• [TEXT PROVIDED]
Segment Open

A Rose for Emily by William Faulkner is told, in a first person point of view, by one of
the townsfolk of Jefferson. The story, told in a fragmented, non-chronological plot, opens with
the death of Miss Emily Grierson, a woman who was born into a Southern aristocratic family, in
an upscale neighbourhood and a grandiose house. The entire community attended the funeral but
it was implied by the narrator that none of them really knew Emily well because she led an
eccentric, mysterious life of social isolation.

In the next part, the narrator brings the reader to Emily’s early years when she was
isolated by her father from most social contact, such as driving off her suitors. The townspeople
believe that the family held themselves too highly for what they really were. Hence to Emily’s
father, her suitors were not good enough for her daughter to marry. Consequently, she became
the subject of pity by the people for she remained single until she reached the age of thirties.

The Jefferson people believed that she suffered mental breakdown following the death of
her father- a death which she even refuses to admit until after three days. The townspeople
detected the Grierson’s house emitting a strong, acrid odour in the neighbourhood and locusts
lined the street. Thus, one night, some men sneaked into her house, like burglars, and sprinkled
lime. This made people really sad and they recalled her grand-aunt, old lady Wyatt, who had also
gone crazy. Then, the minister and the doctors tried to persuade her to dispose the body of her
father but she maintained that the old Grierson was not dead. It was only until they forced her
that her father was finally buried.

When the town was governed by Colonel Sartoris, Emily was exempted from paying her
taxes because antiquated social mores and code of conduct did not allow the town to tax a poor
spinster, especially white women. But the next generation of mayors and aldermen did not
operate in the same manner. They attempted to collect her taxes but she refused to adhere saying
“I have no taxes in Jefferson” and vanquished them completely.

Emily got ill for a while and the next time the townsfolk saw her she had her hair cut like
that of a girl. Then, in the summer after her father’s death she met Homer Barron, a Northerner
construction foreman who was in Jefferson to oversee the crew working in the sidewalks. The
town noticed that both spend time together. They frowned upon the union because they thought
that Baron, a working class, was no good for Emily. Furthermore, Baron had a scandalous
reputation having remarked that he liked men and he was not the marrying type. Everybody
knew that he had been drinking with younger men at a certain club in Jefferson.

Segment Closed

Stored items:
Segment Open

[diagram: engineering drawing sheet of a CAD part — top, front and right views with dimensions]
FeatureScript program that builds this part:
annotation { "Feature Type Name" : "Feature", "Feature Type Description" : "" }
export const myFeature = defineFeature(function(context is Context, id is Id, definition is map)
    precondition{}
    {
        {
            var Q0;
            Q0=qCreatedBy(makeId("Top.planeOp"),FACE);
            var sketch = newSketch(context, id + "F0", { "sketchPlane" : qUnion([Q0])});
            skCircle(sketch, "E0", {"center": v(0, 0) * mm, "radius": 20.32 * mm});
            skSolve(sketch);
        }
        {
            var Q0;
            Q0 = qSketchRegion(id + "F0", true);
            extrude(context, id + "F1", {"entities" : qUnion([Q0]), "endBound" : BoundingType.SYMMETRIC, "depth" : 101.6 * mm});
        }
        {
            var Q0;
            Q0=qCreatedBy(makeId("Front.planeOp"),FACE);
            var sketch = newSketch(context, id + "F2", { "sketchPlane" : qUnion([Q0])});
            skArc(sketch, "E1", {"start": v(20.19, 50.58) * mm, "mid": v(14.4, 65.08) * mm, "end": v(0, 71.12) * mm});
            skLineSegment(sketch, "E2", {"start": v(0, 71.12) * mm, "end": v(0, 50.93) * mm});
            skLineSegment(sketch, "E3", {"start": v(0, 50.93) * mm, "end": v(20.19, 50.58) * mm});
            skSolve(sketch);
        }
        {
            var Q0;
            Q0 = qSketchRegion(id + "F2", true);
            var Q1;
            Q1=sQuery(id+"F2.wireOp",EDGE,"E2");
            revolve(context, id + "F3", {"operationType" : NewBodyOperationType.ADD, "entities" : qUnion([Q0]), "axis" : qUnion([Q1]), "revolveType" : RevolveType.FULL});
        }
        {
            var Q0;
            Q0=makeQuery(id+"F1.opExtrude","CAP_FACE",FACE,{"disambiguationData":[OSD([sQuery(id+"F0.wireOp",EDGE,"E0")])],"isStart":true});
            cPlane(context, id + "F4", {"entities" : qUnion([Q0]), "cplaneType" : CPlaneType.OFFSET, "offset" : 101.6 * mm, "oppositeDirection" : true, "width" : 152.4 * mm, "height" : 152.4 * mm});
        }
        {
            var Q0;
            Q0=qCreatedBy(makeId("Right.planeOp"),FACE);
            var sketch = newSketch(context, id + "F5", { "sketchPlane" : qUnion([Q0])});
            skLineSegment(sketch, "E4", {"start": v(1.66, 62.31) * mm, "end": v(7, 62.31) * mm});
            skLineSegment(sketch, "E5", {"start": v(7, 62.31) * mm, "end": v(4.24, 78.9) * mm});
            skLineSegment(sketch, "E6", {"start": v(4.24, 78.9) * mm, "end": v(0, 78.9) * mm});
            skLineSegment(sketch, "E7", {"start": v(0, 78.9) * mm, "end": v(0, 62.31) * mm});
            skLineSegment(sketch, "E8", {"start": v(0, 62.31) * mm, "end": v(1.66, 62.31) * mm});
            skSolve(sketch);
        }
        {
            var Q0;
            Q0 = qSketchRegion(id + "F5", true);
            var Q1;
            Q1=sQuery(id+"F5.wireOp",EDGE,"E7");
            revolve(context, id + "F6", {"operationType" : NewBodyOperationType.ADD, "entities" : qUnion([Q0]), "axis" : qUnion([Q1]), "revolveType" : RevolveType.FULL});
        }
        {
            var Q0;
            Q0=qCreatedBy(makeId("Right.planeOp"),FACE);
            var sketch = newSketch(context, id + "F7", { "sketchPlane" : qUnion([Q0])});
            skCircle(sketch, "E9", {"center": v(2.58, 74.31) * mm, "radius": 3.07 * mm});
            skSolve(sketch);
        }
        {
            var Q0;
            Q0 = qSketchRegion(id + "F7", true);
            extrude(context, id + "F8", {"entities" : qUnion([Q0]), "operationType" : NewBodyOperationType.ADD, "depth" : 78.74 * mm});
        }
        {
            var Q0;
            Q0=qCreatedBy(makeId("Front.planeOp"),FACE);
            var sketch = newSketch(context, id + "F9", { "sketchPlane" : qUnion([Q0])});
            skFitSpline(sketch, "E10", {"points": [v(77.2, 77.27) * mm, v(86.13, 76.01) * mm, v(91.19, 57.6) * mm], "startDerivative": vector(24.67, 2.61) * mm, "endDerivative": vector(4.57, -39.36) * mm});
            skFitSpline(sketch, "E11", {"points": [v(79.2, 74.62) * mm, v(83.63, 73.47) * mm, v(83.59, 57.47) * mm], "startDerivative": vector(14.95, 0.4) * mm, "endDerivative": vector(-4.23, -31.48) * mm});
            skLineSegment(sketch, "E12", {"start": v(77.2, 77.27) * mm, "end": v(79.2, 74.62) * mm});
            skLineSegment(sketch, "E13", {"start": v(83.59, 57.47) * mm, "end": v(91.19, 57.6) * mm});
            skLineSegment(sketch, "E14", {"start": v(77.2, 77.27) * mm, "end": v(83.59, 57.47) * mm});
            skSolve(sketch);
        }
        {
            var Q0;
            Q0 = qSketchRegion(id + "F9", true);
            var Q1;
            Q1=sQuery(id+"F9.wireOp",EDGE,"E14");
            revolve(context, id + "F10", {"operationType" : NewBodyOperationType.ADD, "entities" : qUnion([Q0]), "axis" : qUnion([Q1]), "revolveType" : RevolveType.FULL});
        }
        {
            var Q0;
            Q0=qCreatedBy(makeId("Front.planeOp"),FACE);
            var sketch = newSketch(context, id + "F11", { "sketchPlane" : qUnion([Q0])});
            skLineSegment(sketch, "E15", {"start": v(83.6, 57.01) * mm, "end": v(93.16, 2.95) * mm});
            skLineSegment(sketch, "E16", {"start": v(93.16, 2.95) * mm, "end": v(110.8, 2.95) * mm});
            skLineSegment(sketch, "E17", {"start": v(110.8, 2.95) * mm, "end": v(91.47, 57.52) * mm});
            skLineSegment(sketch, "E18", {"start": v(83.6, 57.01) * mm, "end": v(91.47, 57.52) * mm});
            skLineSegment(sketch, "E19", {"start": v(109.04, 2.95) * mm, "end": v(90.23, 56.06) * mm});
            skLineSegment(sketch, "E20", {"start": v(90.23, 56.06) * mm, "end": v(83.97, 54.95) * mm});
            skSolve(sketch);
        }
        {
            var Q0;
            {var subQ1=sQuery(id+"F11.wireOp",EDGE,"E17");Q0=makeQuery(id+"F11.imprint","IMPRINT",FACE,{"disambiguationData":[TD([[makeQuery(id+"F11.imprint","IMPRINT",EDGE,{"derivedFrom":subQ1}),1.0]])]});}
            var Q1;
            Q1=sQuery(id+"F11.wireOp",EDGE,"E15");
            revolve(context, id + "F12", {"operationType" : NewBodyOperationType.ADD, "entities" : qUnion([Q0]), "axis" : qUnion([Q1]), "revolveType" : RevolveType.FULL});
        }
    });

Segment Closed

• [REQUIRED ACTIONS]
a) In the summary of A Rose for Emily, what did Emily say when the later mayors and aldermen tried to collect her taxes?
b) Proceed with the summary of A Rose for Emily from the point where it ends.

• [OUTPUTS IN ORDER]
a) She said, "I have no taxes in Jefferson."

b)
Emily’s involvement with Baron increased the town’s pity for Emily. Her reputation was
also compromised and if she would marry him, she had to persuade him yet.

Worried that her boyfriend might leave her, Emily went to a drug store to purchase
arsenic, a poison for rats. The next day, people suspected that she might kill herself. But later the
people learned that Emily ordered a man’s toilet set in silver with the letters H.B. and also she
bought a complete outfit of men’s clothing. So, the people tattled that they were probably
married by then.

When Emily’s cousins from Alabama came to Jefferson, Homer Barron was gone in town
for three days. When her cousins left, a neighbour saw that the Negro admitted Homer back to
Grierson’s house. That was the last time Jefferson townsfolk saw Homer. Grierson’s house, on
the other hand, remained closed since then with no people going in and out of it, except for the
Negro with his market basket at hand, while, from time to time, Emily could only be seen at a
window.

The next time people saw her, she has already grown fat and old. She had not appeared
on the streets and her house remained closed since she gave painting lessons until the day she
died, at a ripe age of seventy-four.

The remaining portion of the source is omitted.